Description of the task: Could you repeat the data word for word while skipping the pictures?

______________________________

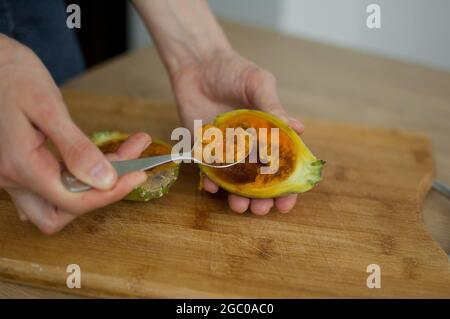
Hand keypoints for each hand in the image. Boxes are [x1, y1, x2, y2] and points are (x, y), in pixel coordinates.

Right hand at [0, 36, 150, 233]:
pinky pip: (45, 188)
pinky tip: (91, 162)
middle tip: (127, 169)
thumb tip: (105, 180)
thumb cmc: (12, 74)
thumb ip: (75, 148)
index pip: (73, 200)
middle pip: (58, 215)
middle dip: (96, 198)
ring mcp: (9, 175)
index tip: (138, 175)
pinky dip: (72, 181)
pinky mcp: (15, 166)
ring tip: (119, 156)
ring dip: (87, 189)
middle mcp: (11, 178)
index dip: (110, 192)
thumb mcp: (48, 107)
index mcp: (20, 165)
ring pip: (52, 204)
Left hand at [171, 50, 303, 214]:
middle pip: (259, 180)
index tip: (287, 201)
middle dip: (262, 199)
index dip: (287, 186)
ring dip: (238, 197)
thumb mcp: (258, 84)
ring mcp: (226, 149)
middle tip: (261, 209)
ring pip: (235, 182)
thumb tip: (297, 129)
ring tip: (239, 205)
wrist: (198, 63)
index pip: (282, 165)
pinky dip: (209, 182)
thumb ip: (273, 107)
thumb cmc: (233, 70)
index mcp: (268, 133)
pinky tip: (211, 187)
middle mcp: (249, 145)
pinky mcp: (203, 149)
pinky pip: (207, 171)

______________________________

Solution:
Hand keypoints for each hand in the image. Boxes are [x1, y1, x2, y2] and points are (x, y), in pixel coordinates.

Right hand at [0, 36, 150, 233]:
pinky pip: (45, 188)
pinky tip: (91, 162)
middle tip: (127, 169)
thumb tip: (105, 180)
thumb cmc: (12, 74)
thumb ip: (75, 148)
index pip: (73, 200)
middle pip: (58, 215)
middle dip: (96, 198)
ring mcp: (9, 175)
index tip: (138, 175)
pinky dip: (72, 181)
pinky mcp: (15, 166)
ring tip: (119, 156)
ring dip: (87, 189)
middle mcp: (11, 178)
index dip: (110, 192)
thumb mcp: (48, 107)
index mcp: (20, 165)
ring pip: (52, 204)
Left hand at [171, 50, 303, 214]:
middle pip: (259, 180)
index tip: (287, 201)
middle dip: (262, 199)
index dip: (287, 186)
ring dip: (238, 197)
thumb mcp: (258, 84)
ring mcp: (226, 149)
middle tip: (261, 209)
ring pip: (235, 182)
thumb tip: (297, 129)
ring tip: (239, 205)
wrist: (198, 63)
index pip: (282, 165)
pinky dip: (209, 182)
thumb ip: (273, 107)
thumb cmc: (233, 70)
index mcp: (268, 133)
pinky tip: (211, 187)
middle mcp: (249, 145)
pinky mcp: (203, 149)
pinky pip: (207, 171)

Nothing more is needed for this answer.